12:01 Est-ce qu'il faut mettre ça dans les programmes scolaires par exemple ?
12:05 Alors c'est déjà le cas, l'éducation, on parle d'éducation civique, on parle d'éducation citoyenne, c'est le cas.
12:11 Moi je pense qu'il faut véritablement industrialiser la manœuvre.
12:14 Malheureusement ce sont deux événements majeurs comme 2015 avec les attentats à l'encontre de Charlie Hebdo
12:21 et puis ensuite l'assassinat en 2022 de Samuel Paty qui ont fait réagir immédiatement le ministère de l'éducation nationale
12:30 et qui a permis de prendre des directives, en l'occurrence à l'époque Jean-Michel Blanquer, une directive, une circulaire plutôt,
12:36 qui était celle d'un référent académique dans l'éducation aux médias et à l'information, surtout dans le territoire français.
12:46 Mais il faut aller beaucoup plus loin, il faut véritablement que cette matière, certains pensent aujourd'hui,
12:52 elle est appréhendée de façon transverse, c'est-à-dire qu'on en parle en cours de français, en cours d'histoire géo,
12:58 mais on voit bien que ce n'est pas suffisant, en tout cas moi je serais favorable à ce qu'il y ait véritablement une matière,
13:04 depuis petit comme les maths, le français et ça jusqu'en classe de terminale,
13:08 de repenser la place du professeur documentaliste qui aujourd'hui n'est absolument pas là où il devrait être
13:15 alors qu'il est au centre de ce nouvel écosystème, il est au centre de ce nouveau monde et c'est un acteur et un actif majeur,
13:24 donc un acteur majeur que l'on n'utilise pas alors que c'est un actif stratégique, pardon ce terme pour un professeur d'éducation,
13:30 mais c'est ce qu'il est, il a une valeur extraordinaire ce professeur documentaliste qui n'est pas suffisamment reconnu,
13:36 qui n'est pas suffisamment au centre de cet espace-là et puis il faut multiplier évidemment les actions.
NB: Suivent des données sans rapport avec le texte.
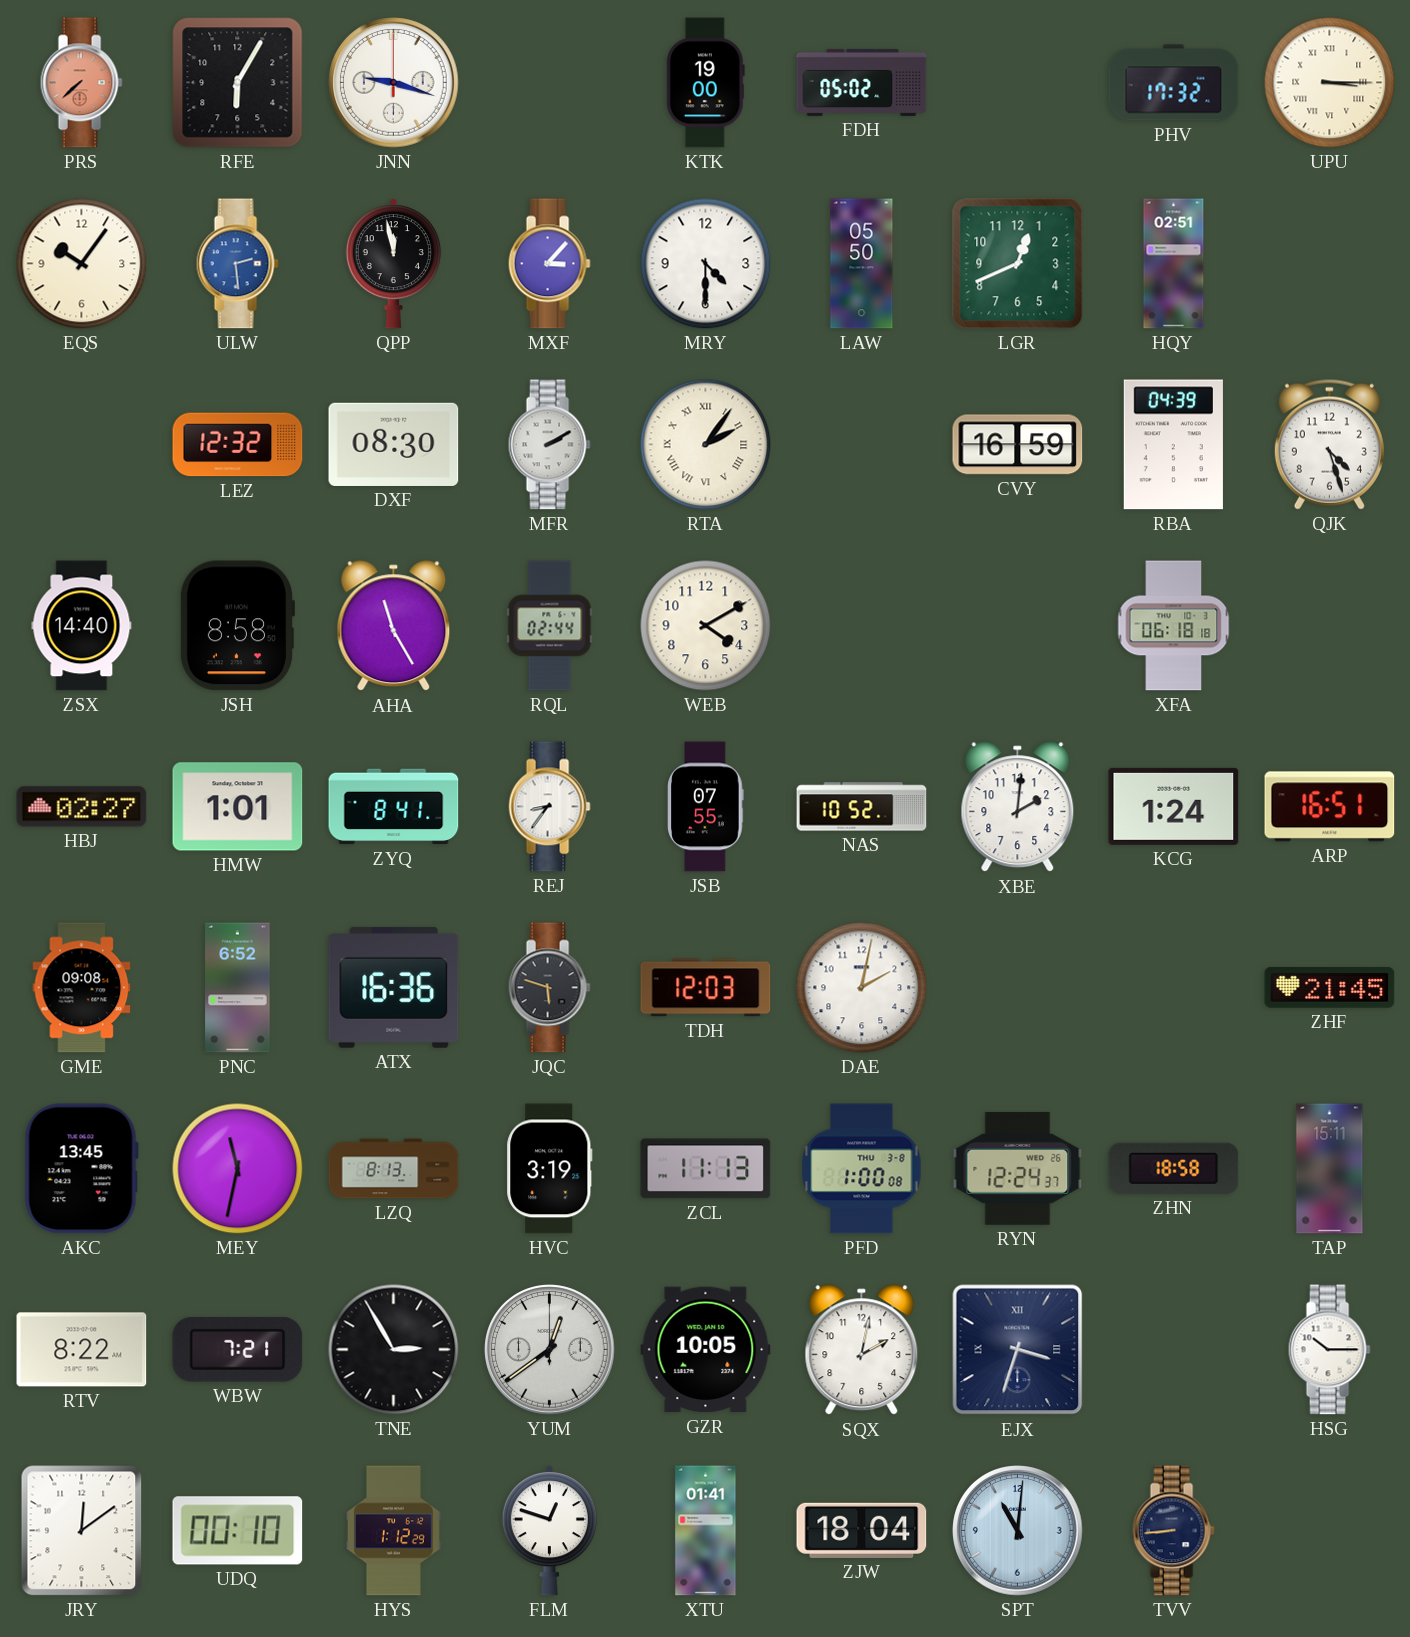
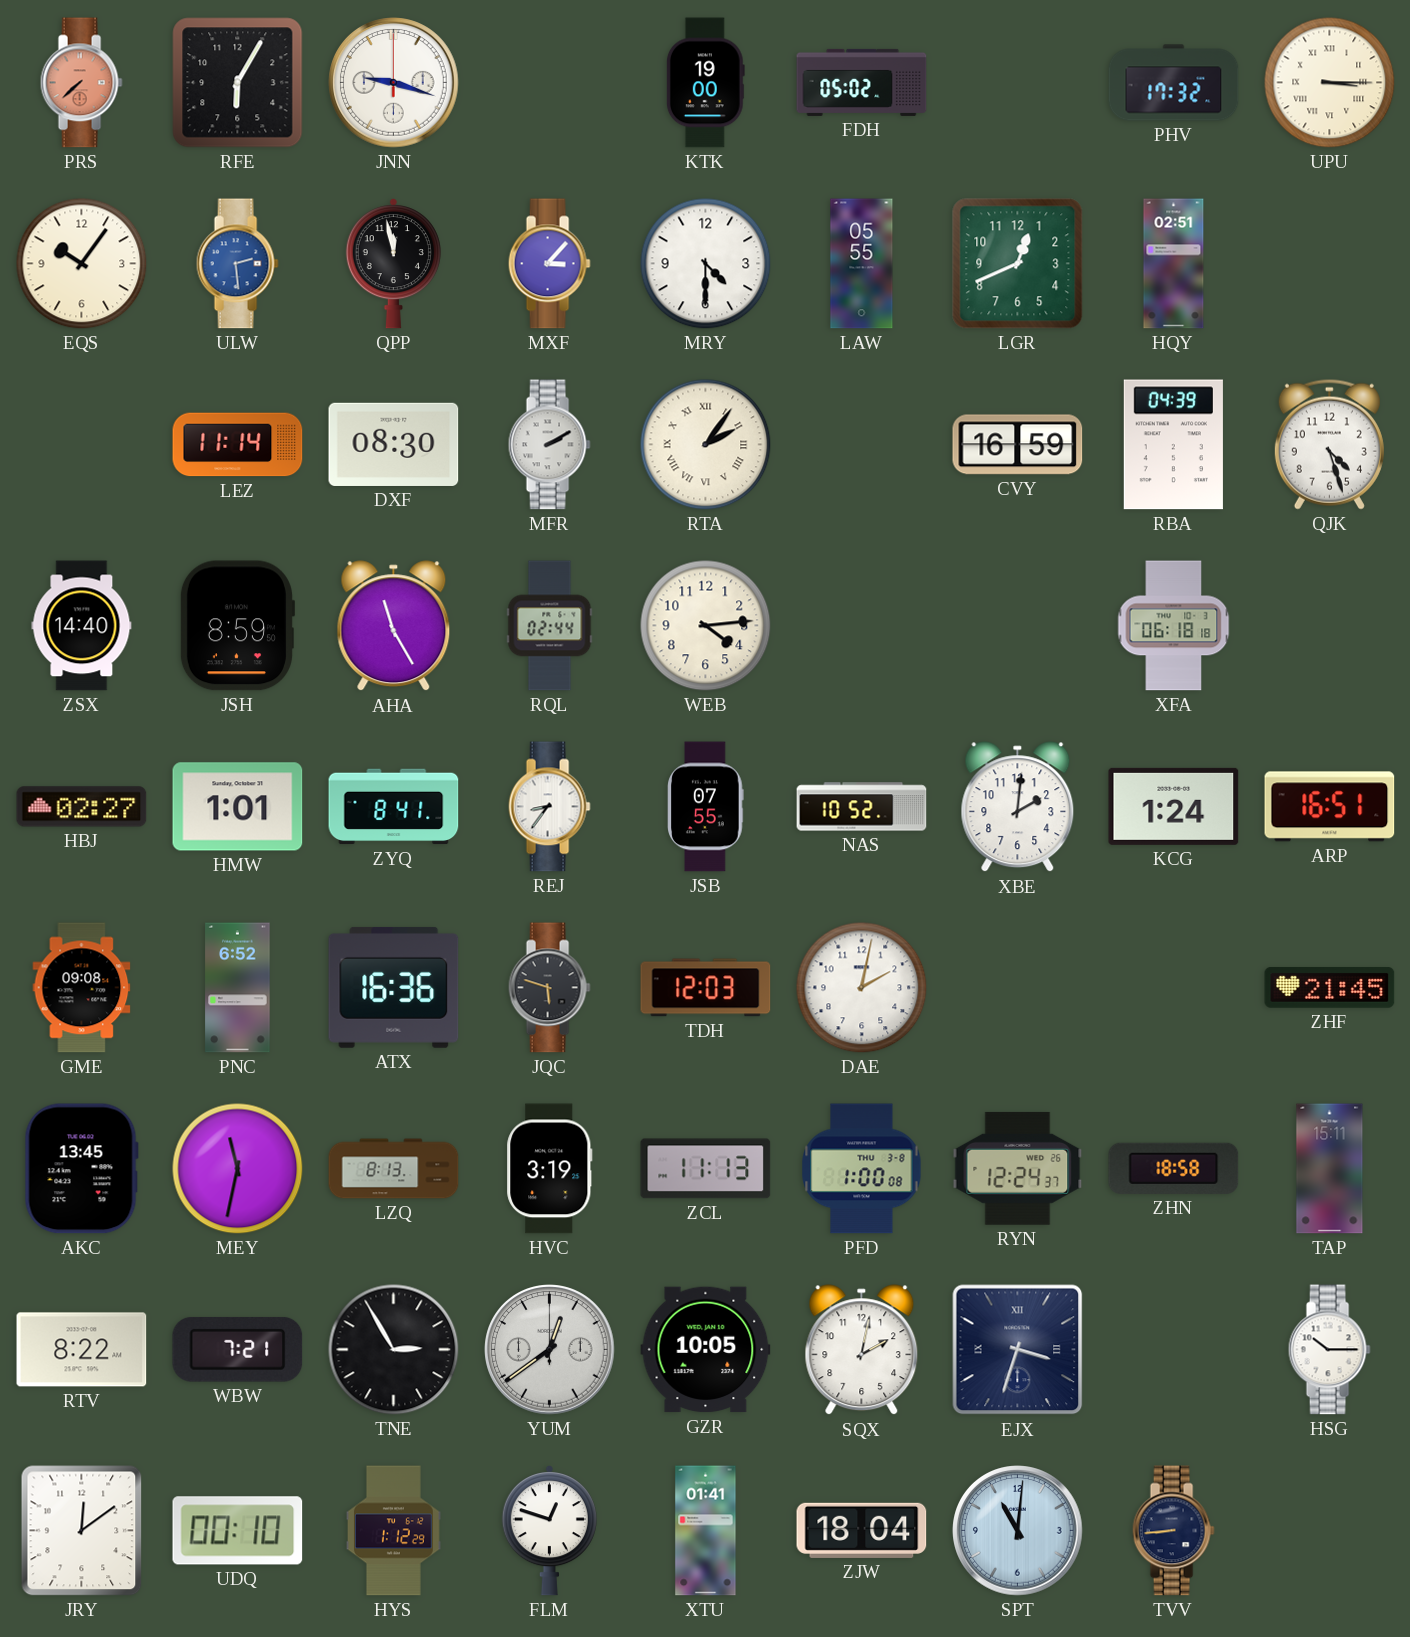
LAW: 05:50 -> 05:55
LEZ: 12:32 -> 11:14
JSH: 8:58 -> 8:59
WEB: 4:10 -> 4:14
13:42 Moi je propose des pistes, notamment un lien, un pont qui soit beaucoup plus fort,
13:48 qui soit formalisé entre l'éducation et les médias, médias publics et privés,
13:53 que des conventions soient signées, que des journalistes puissent être dépêchés,
13:57 non pas lorsqu'ils ont le temps ou sur leur propre temps de travail ou sur leur propre temps plutôt de personnel,
14:03 mais plutôt qu'ils puissent aller aider à former, pas simplement les élèves, former les professeurs.
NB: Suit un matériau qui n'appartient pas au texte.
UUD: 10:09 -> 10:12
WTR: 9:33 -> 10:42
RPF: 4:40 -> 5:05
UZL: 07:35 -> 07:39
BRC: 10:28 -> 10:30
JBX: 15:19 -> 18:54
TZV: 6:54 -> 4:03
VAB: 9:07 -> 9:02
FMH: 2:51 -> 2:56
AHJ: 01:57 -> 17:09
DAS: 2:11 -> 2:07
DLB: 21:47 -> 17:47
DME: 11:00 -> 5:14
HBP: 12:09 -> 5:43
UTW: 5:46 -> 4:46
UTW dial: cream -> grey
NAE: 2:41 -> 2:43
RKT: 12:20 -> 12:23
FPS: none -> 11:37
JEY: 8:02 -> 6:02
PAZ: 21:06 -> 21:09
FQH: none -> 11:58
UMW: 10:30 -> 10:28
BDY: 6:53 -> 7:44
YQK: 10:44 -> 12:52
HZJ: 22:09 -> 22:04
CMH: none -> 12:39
14:09 Parce qu'il y a un nouveau venu depuis quelques temps qui s'invite dans tout cet écosystème, c'est l'IA,
14:13 et ça va là encore complexifier je pense la façon dont on va essayer de savoir ce qui est vrai et ce qui ne l'est pas.
14:20 Tout à fait, d'où mon idée d'urgence, parce que vous avez raison, l'innovation technologique va beaucoup plus loin,
14:25 va beaucoup plus vite et qu'on a du mal à suivre. L'intelligence artificielle peut être également un atout,
14:32 c'est un atout, c'est peut-être un outil formidable, mais il faut encore, il ne faut pas que ce soit l'outil qui conduise l'humain,
14:38 mais bien l'humain qui conduise est le moyen pour bien conduire, c'est que l'outil reste à sa place et que nous sachions l'utiliser.
14:45 Donc lorsqu'on souhaite conduire une voiture, on passe un permis de conduire, donc on a des heures de code,
14:50 et puis ensuite on a des heures de conduite et le minimum, et ce minimum là, ce code de conduite et ce code de route,
15:00 ce code de la route doit être exactement identique finalement à celui de notre fonctionnement et de aujourd'hui qui est en permanence en ligne.
15:10 Merci beaucoup Nathalie Sonnac, je rappelle votre livre "Le nouveau monde des médias, une urgence démocratique", c'est aux éditions Odile Jacob.